In relativity the time and space coordinates are intertwined and treated on a more or less equivalent basis. Are time and space fundamentally of the same nature, or is there some essential difference between them that is preserved even in relativity?

							According to classical physics (Newtonian Mechanics), the time co-ordinate is unaffected by a transformation from one inertial system to another. The time co-ordinate tʹ of one inertial system does not depend on the space co-ordinate x, y, z of another inertial system, the transformation equation for time being tʹ = t. In relativistic physics, however, space and time are interdependent. The time co-ordinate of one inertial system depends on both the time and the space co-ordinate of another inertial system.

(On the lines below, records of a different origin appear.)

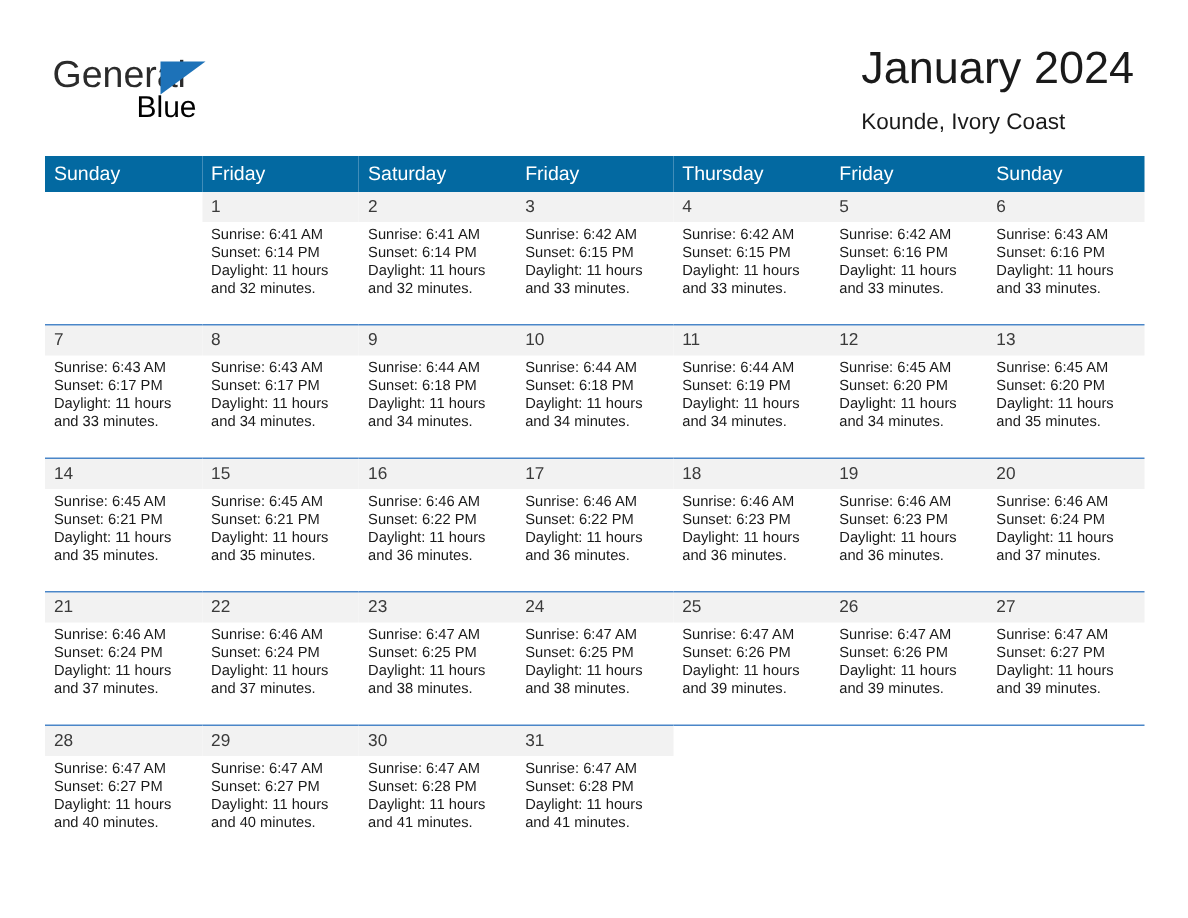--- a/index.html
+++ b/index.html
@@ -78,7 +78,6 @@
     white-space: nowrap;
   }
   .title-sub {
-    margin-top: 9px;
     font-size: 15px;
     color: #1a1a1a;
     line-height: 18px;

According to Minkowski, the external world is not formed of ordinary three dimensional spaces known as Euclidean space; but it is four dimensional space time continuums known as Minkowski space, where the time or more conveniently ict (Where i is the imaginary number) may be regarded to be fourth dimension. Thus an event in Minkowski space can be represented by four co-ordinates (x1, x2, x3, x4) out of which the first three are space co-ordinates. This four dimensional Minkowski space can more conveniently be represented by (3+1) dimensional space time continuum. So space and time are not independent co-ordinates, but that the description of an event must include its co-ordinates in both space and time. For this reason, special relativity usually is formulated in terms of combined space-time coordinates x, y, z, t. Therefore space and time are treated as equivalent coordinates in special relativity.